**Directive**
Name every website, online service, and battle format that the text about stricter Pokemon hack checks mentions.

___ Text excerpt ___

Stricter hack checks coming for Pokemon, what it might mean for those who don’t hack pokemon

A news story just posted on Serebii.net indicates that the Pokemon Global Link is going to implement stricter checks to determine whether pokemon used by players have been hacked. According to the story, if you are caught with a modified save file or modified pokemon, you could be banned from Rating Battles and Battle Competitions.

If I could make a suggestion, I would like for the Global Trade Station (GTS) to be included in these stricter hack checks. For players that don’t use hacks, hacked pokemon are often acquired from the GTS, often accidentally on the part of the non-hacking players from players that hack them. In fact, that can bring up another problem.

___ Data records ___

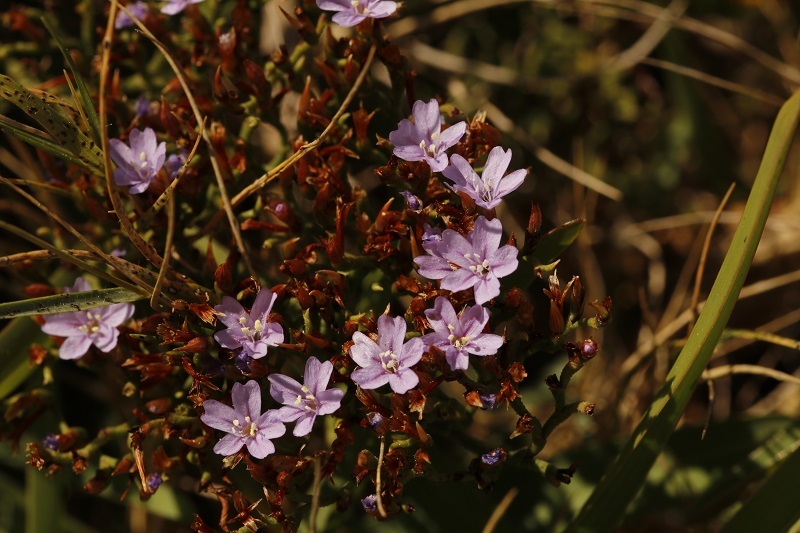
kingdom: Plantae
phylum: Tracheophyta
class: Magnoliopsida
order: Caryophyllales
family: Plumbaginaceae
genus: Limonium
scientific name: Limonium scabrum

___

**Solution for this problem**
- Serebii.net
- Pokemon Global Link
- Rating Battles
- Battle Competitions
- Global Trade Station (GTS)